How Does Penrose Calculate Entropy in Cycles of Time?

[bob012345]

Sir Roger Penrose in his book Cycles of Time on page 19 states the result of a calculation of probability of mixing red and blue balls as an illustration of entropy as state counting and the Second Law. He assumes an equal number of each. There is a cube of 10^8 balls on an edge subdivided into smaller cubes of 10^5 on an edge. He states each smaller cube looks uniformly purple if the ratio of red/blue balls is between 0.999 and 1.001. Then he states there are around 10^23,570,000,000,000,000,000,000,000 different arrangements of all the balls that give the appearance of uniform purple and some 10^46,500,000,000,000 different arrangements of the "original configuration in which the blue is entirely on top and the red entirely on the bottom".
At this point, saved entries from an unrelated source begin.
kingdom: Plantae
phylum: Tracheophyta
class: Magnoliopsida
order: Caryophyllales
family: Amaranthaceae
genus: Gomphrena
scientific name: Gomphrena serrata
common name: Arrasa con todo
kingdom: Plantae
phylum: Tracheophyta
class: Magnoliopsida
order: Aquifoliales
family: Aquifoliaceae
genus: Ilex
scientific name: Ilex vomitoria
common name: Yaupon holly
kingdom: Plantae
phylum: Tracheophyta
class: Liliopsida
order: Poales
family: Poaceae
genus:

If anyone has read the book, I am seeking help understanding how he gets to those numbers. Not necessarily a complete solution but a hint on where to start. Thanks and Happy New Year!

 

[bob012345]

Sir Roger Penrose in his book Cycles of Time on page 19 states the result of a calculation of probability of mixing red and blue balls as an illustration of entropy as state counting and the Second Law. He assumes an equal number of each. There is a cube of 10^8 balls on an edge subdivided into smaller cubes of 10^5 on an edge. He states each smaller cube looks uniformly purple if the ratio of red/blue balls is between 0.999 and 1.001. Then he states there are around 10^23,570,000,000,000,000,000,000,000 different arrangements of all the balls that give the appearance of uniform purple and some 10^46,500,000,000,000 different arrangements of the "original configuration in which the blue is entirely on top and the red entirely on the bottom".

If anyone has read the book, I am seeking help understanding how he gets to those numbers. Not necessarily a complete solution but a hint on where to start. Thanks and Happy New Year!

My plan is to start by adapting the random walk problem to the sub blocks and then use Sterlings approximation for the large factorials.

 

[BvU]

where to start

Start with 32 white balls and 32 black balls in a 4x4x4 box ...

Sterlings approximation

The guy's name is Stirling, James Stirling

 

[bob012345]

Start with 32 white balls and 32 black balls in a 4x4x4 box ...
The guy's name is Stirling, James Stirling

Thanks. Don't know why I used an 'e'!

The number of states for 32/32 in a 64 ball cube is 64!/(32!32!) or 1.822X 10^18. I don't know how to compare that to all other possibilities. If I don't know any sub cube is mixed evenly, which is what I'm trying to show is most probably as N gets large, there could be also the other combinations such as 31/33, 30/34, 29,35 ...1/63. Then wouldn't I have to sum all the combinations. Or is there a straightforward formula for that?

 

[bob012345]

I reproduced Penrose's number which is just the Stirling approximation of 1x10^24! That seems a slight oversimplification from how he set up the problem but he did say the number of states was 'around' that number. The difference between 24 and 23.57 in the exponent comes from the 1/e in Stirlings formula. Penrose ignored the multiplicative factor of ~ 10^12 since that would just bury a 1 halfway among the zeros.

 

[matsu]

I don't understand the same part either, did you find out how the value 10^46,500,000,000,000 was calculated?

 

[BvU]

Not good to start at the tail end of a four year old thread. Better to start your own fresh one...

Am I right guessing you can find the 10^23.... number but not the 10^46... number.?

$\$

 

[matsu]

Not good to start at the tail end of a four year old thread. Better to start your own fresh one...

Am I right guessing you can find the 10^23.... number but not the 10^46... number.?

$\$

Thank you for your replying.
Yes.
10^23… must be approximate value of (10^24)!

But I have no idea for 10^46…

I will follow your advice and start a new thread.